How You Can Overcome Betrayal
Betrayal is as old as humankind. A strong alliance or partnership is suddenly dissolved. Close, intimate friends are wounded. Cynicism sets in as it seems “no one can be trusted.”
There’s hope after betrayal.
We’ve all been there (including me) and I can help you with a few perspectives:
1. Don’t confuse betrayal with feedback.
Many people think everything is betrayal. It’s not. If someone is trying to give you feedback and you refuse it, their “moving on” is not necessarily betrayal. It is a frustration that you were unwilling to change.
Did they willfully try to deceive and destroy me? Were they acting positively but inwardly they were preparing a plan of retaliation? “His speech was smooth as butter…yet war was in his heart” (Ps. 55:21). THAT’S BETRAYAL.
2. Betrayal is harder the closer they were.

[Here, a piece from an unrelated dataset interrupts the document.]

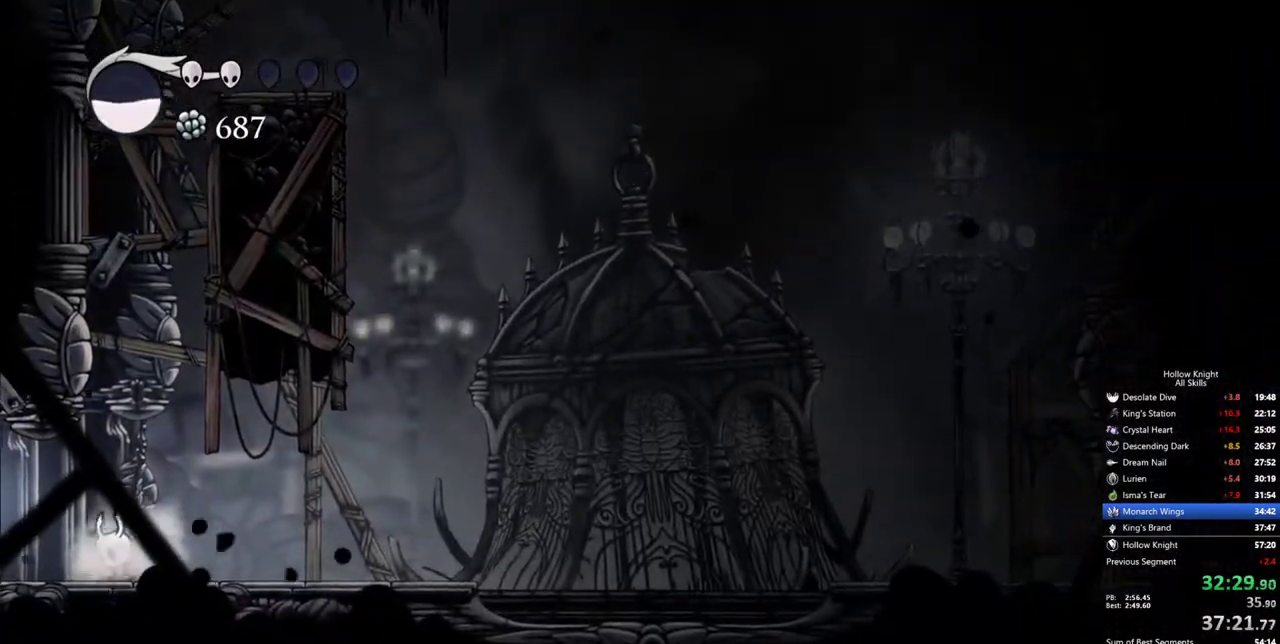
{"keys": ["left"], "events": [[434, "dash", "down"], [484, "dash", "up"]]}
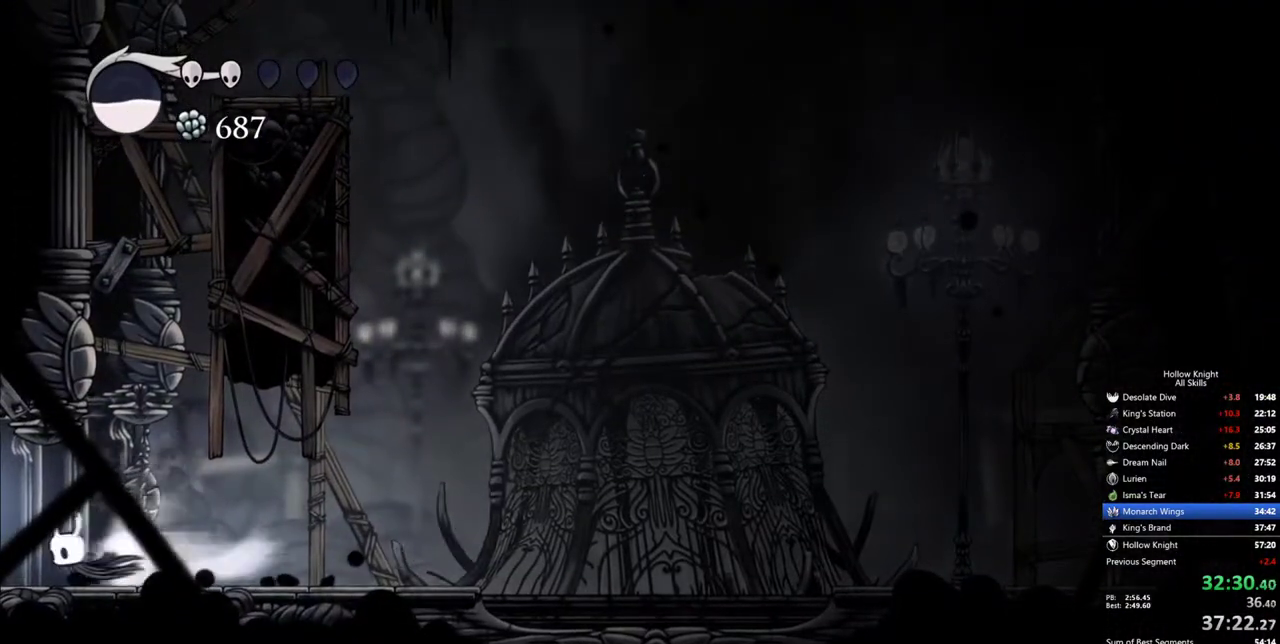
{"keys": ["left"], "events": [[84, "dash", "down"], [217, "dash", "up"]]}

When you take a person into your confidence, you don’t expect they are gathering information to damage or destroy you. You trusted their motives, their words, their intentions. You are shocked when they turn on you.
“It is not an enemy who taunts me…it is you, a man my equal, my companion, my familiar friend” (Ps. 55:12-13). God experienced betrayal from Lucifer and His covenant people. Loyalty and covenant friendships are one of His highest qualities. Jesus experienced it with Judas. It’s a part of relationships we must expect without projecting it on every other healthy, sincere relationship.
3. God is on the side of the betrayed.
Innocence and trust in relationships is never foolish. If you have been betrayed, you can relax. God is on your side. He will resist the person who has betrayed you. Their way will be hard. Their only way out of the curse they have begun is to repent to God and ask you for forgiveness.
“He redeems my soul in safety from the battle I wage, for many are arrayed against me” (Ps. 55:18). You may feel like the whole world is against you. Your betrayer may have turned many people falsely against you. Turn them all over to God for Him to defend you.
4. Don’t get down on their level.
Betrayal (and all its daily results) can get into your head. You re-construct in your mind the crestfallen moment you found out. You go back over conversations that should have alerted you. You think of smarter ways to counteract their lies against you.
“Cast your burden on the Lord, and he will sustain you; He will never permit the righteous to be moved” (Ps. 55:22).
Can you move on? Can you turn them over to the Lord? Can you even pray for them the way Christ did on the cross? Can you change the subject when their name is mentioned? Can you continue to grow as a person and correct any mistakes you made in the relationship? Can you draw even closer to healthy, loyal friends who have proved that loyalty by their faithfulness?
Betrayal is deadly. No human experience is worse.
The good news is this: You can overcome it.